● Activity
Your answer should consist of each line below that includes the word "城东路辅路".
[[ Extracted material open ]]
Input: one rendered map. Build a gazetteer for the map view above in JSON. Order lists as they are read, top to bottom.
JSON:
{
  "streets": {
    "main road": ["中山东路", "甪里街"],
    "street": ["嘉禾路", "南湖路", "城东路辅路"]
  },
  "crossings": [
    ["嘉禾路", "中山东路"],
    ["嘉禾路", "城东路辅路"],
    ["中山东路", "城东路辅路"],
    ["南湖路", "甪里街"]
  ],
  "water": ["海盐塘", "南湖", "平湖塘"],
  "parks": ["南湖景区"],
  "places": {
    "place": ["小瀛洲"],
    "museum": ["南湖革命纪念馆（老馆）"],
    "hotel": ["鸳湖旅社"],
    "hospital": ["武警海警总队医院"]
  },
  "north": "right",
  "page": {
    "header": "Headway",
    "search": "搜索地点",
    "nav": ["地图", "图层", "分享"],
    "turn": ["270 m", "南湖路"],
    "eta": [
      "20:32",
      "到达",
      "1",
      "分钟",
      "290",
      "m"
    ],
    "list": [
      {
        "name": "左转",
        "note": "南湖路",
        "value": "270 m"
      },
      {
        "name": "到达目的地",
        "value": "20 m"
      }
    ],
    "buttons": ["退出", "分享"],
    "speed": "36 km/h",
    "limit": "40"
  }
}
[[ Extracted material closed ]]
● Result of the task
    "street": ["嘉禾路", "南湖路", "城东路辅路"]
    ["嘉禾路", "城东路辅路"],
    ["中山东路", "城东路辅路"],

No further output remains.